Saturday, April 30, 2011

The Next Frontier of Enterprise Software Development: Social Coding For Subversion


WANdisco recently unveiled uberSVN - a major new product available free of charge that transforms Subversion into an open, extensible platform for application lifecycle management (ALM) . In addition to plug-and-play flexibility and rich system and user administration capabilities, uberSVN provides the first-ever social coding environment for Subversion, taking enterprise software development beyond the limits of email, wikis, defect trackers, peer-code-review-tools and other applications typically used to manage projects.

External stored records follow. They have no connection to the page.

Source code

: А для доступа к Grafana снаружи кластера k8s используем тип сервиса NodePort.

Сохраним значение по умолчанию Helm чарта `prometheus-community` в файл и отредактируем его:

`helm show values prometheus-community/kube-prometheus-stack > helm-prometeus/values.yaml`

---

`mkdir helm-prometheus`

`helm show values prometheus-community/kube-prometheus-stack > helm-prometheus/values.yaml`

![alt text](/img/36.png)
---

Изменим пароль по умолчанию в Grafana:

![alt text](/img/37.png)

uberSVN’s social coding environment reflects the convergence of social networking paradigms represented by Facebook and Twitter that foster instant communication and the collaborative development models of open source communities where software with features similar to these social networking sites was first used. And it’s having the same positive impact on software quality and developer productivity behind corporate firewalls that it’s had in the open source communities that deliver such market-dominating software as the Apache web server, Linux operating system and even Subversion itself.

uberSVN is organized around development teams and their activities. Each team has a home page that profiles the team members, lists the projects they’re working on, repositories they’re using and their latest activity and status. Team members can see each other’s real-time progress by simply subscribing to Twitter-like feeds that managers can also monitor.

With uberSVN, just like developers in an open source community, software engineers in corporate IT environments can rapidly exchange information and continually learn from one another. The overall skill level of the development team goes up and the all-too-common pitfall of reinventing the wheel is avoided. The end result is higher quality software delivered in far less time.